Awesome
Bayesic
A string matching library similar to a NaiveBayes classifier, but optimized for use cases where you have many possible matches.
This is especially useful if you have two large lists of names/titles/descriptions to match with each other.
Usage
Pull in this library from hex.pm. Then in your project you can do the following.
matcher = Bayesic.Trainer.new()
|> Bayesic.train(["it","was","the","best","of","times"], "novel")
|> Bayesic.train(["tonight","on","the","seven","o'clock"], "news")
|> Bayesic.finalize()
Bayesic.classify(matcher, ["the","best","of"])
# => %{"novel" => 1.0, "news" => 0.667}
Bayesic.classify(matcher, ["the","time"])
# => %{"novel" => 0.667, "news" => 0.667}
How It Works
This library uses the basic idea of Bayes Theorem.
It records which tokens it has seen for each possible classification. Later when you pass a set of tokens and ask for the most likely classification it looks for all potential matches and then ranks them by considering the probabily of any given match according to the tokens that it sees.
Tokens which exist in many records (ie not very unique) have a smaller impact on the probability of a match and more unique tokens have a larger impact.
Performance
Performance varies a lot depending on the size and type of your data.
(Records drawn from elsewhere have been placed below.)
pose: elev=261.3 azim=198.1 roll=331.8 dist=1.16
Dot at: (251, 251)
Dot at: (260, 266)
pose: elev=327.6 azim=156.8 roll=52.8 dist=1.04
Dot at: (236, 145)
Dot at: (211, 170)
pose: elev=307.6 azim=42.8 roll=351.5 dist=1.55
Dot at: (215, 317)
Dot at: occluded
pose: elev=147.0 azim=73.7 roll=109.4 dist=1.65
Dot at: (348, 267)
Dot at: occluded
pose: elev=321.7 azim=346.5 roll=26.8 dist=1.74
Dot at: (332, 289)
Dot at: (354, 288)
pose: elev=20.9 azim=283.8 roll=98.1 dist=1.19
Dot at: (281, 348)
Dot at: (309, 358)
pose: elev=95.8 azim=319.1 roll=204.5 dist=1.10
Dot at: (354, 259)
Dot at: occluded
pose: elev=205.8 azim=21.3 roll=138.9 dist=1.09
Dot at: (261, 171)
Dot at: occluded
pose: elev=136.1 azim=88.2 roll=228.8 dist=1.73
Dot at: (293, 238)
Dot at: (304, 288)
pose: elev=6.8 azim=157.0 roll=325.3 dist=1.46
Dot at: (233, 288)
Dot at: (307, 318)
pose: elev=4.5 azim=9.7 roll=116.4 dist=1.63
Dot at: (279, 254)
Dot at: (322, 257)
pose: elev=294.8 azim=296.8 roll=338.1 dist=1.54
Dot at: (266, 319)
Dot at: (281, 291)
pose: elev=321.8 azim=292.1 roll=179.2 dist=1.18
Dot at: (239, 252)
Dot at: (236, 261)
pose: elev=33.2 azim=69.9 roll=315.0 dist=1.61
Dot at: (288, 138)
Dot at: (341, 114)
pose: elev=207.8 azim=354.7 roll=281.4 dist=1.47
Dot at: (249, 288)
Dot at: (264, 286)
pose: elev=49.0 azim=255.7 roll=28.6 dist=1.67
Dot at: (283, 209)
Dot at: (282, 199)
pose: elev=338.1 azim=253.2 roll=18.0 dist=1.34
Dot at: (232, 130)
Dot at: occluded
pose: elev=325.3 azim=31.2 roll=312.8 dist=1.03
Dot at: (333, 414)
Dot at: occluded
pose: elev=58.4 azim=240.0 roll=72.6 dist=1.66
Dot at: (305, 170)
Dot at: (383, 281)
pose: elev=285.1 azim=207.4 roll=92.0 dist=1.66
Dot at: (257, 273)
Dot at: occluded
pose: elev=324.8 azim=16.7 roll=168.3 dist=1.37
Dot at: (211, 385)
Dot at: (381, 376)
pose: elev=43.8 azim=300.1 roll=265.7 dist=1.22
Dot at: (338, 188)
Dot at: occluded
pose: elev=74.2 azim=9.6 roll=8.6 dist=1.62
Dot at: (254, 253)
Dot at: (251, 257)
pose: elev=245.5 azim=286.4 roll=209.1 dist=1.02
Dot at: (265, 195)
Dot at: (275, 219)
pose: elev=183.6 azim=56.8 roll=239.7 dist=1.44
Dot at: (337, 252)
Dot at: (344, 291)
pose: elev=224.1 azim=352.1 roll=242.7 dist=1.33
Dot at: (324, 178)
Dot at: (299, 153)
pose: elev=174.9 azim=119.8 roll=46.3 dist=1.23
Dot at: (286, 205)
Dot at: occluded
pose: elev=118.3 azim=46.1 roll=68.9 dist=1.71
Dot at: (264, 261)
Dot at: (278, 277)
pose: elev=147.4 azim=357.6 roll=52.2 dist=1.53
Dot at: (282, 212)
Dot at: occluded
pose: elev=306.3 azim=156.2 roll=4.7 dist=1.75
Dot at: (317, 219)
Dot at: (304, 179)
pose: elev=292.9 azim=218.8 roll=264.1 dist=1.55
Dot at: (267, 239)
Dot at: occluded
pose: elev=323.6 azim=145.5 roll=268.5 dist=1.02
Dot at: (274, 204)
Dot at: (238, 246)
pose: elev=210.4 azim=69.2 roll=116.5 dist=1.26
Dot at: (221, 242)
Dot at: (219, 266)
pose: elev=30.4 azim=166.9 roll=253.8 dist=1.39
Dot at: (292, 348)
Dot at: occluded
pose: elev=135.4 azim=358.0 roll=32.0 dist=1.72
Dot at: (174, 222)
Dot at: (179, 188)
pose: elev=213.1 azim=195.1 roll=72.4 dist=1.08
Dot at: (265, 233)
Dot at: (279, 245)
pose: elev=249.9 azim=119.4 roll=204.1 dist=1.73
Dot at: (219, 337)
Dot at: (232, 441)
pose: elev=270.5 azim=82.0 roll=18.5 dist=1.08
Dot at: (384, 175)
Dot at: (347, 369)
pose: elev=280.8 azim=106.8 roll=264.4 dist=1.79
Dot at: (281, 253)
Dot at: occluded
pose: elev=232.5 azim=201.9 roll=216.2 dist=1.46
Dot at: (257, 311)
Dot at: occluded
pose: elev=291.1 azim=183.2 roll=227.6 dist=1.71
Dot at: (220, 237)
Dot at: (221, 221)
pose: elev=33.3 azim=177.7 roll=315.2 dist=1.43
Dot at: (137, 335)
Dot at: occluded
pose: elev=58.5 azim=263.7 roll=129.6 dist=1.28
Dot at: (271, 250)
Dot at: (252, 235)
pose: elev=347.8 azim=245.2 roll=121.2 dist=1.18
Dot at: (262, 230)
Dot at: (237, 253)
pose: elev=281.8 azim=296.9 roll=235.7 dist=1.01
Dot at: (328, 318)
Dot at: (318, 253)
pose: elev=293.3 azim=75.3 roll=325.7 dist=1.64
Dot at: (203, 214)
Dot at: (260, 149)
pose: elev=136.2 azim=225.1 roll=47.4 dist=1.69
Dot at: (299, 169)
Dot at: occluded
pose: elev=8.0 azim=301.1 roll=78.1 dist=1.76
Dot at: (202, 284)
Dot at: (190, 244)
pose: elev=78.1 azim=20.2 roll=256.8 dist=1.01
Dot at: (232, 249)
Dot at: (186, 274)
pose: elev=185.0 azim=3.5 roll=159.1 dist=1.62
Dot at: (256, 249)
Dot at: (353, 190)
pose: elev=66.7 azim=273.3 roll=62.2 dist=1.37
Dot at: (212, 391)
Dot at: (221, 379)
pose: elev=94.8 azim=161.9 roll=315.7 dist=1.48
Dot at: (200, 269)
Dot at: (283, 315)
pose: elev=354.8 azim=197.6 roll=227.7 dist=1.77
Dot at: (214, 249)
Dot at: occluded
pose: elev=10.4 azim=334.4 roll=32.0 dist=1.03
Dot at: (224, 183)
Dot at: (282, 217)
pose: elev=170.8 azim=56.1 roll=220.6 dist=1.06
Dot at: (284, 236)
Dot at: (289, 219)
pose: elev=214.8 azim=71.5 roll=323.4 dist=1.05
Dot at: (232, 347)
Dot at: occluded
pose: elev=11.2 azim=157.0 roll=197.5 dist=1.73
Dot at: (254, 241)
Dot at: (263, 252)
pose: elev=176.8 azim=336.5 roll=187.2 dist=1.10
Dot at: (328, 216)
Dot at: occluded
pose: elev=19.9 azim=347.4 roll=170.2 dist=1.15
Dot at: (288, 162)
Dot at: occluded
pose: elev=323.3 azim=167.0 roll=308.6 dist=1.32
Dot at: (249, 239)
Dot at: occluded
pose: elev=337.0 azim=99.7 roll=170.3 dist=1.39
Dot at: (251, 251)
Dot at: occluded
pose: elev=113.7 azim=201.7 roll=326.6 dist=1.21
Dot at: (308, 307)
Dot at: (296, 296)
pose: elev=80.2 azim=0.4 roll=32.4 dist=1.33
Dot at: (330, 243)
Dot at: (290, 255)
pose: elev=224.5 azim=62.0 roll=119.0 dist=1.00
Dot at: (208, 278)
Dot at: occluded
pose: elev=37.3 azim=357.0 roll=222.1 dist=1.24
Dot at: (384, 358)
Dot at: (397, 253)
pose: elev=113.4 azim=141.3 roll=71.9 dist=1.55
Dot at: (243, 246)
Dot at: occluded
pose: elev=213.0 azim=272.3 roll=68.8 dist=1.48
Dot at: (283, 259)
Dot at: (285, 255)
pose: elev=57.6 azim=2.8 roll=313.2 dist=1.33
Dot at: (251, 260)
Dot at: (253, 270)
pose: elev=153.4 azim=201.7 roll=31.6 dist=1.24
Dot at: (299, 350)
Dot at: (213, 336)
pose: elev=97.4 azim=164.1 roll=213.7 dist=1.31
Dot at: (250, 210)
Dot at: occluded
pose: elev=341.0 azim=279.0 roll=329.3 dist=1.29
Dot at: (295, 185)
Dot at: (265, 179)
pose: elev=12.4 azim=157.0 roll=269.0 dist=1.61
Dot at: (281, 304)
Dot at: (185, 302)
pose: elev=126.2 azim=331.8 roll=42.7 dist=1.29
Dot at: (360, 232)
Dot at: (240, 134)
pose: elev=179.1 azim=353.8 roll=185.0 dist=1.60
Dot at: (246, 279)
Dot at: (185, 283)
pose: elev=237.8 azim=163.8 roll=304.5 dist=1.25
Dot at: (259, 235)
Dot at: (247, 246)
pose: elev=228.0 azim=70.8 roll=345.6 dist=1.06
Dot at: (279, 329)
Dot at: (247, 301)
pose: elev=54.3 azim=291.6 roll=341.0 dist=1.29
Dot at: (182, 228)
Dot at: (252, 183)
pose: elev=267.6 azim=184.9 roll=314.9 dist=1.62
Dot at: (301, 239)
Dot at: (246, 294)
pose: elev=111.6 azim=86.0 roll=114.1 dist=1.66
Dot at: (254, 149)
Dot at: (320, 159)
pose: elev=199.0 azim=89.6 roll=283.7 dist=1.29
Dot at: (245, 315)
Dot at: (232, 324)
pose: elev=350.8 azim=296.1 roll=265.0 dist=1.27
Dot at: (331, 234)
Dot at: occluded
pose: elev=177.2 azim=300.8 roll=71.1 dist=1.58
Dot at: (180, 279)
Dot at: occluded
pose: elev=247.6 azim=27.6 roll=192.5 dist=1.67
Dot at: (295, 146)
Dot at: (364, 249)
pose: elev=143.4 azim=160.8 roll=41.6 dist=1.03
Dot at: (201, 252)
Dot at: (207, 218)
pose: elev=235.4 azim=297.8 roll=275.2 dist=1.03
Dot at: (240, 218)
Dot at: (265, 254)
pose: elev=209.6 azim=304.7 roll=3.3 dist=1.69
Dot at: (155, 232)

I have a built in a benchmark that you can run via mix run benchmarks/training_and_classifying.exs
.
This benchmark loads in 60k movies and tokenizes their titles by finding all the words (downcased) in the title of the movie.
We benchmark the time it takes to train on that dataset and also the time it takes to do a specific classification as well as a more generic classification.
Currently this benchmark shows the following results on my laptop:
Name ips average deviation median 99th %
match 1 word 92.36 K 10.83 μs ±3286.36% 0 μs 0 μs
match 3 words 37.77 K 26.48 μs ±2157.82% 0 μs 0 μs
training 0.00086 K 1158191.81 μs ±26.79% 1262370.70 μs 1550091.70 μs
This means it takes ~1.2sec to train the classifier on 60k titles and 10 - 26µs to do a classification of tokens on that classifier.
Will It Work For My Dataset?
I don't know, but you can pretty easily test it using the benchmarks/training_and_matching.exs
script in this project.
Just generate 2 CSV files:
- The first file should have 2 columns
source_string
andsource_id
- The second file should have 2 columns
match_string
andsource_id
Then run mix run benchmarks/test_your_data.exs path/to/first_file.csv path/to/second_file.csv
.
The benchmark contains a sample tokenizer that breaks strings into words, removes punctuation, throws away single-letter words and downcases. You can replace the
tokenizer
function in the benchmark to try other forms of tokenization.
This will benchmark how long it takes to train a matcher with the data in your first file and it will also benchmark how long it takes to attempt to classify all of the entries in your second file.
The reported time for matching is the time to match all of the rows in your second file.
I use this in a project where I have ~10k possible matches and currently this libray trains the matcher in ~48ms and each attempt to classify takes ~38µs.
For my use case 26k
matches per second is "fast enough".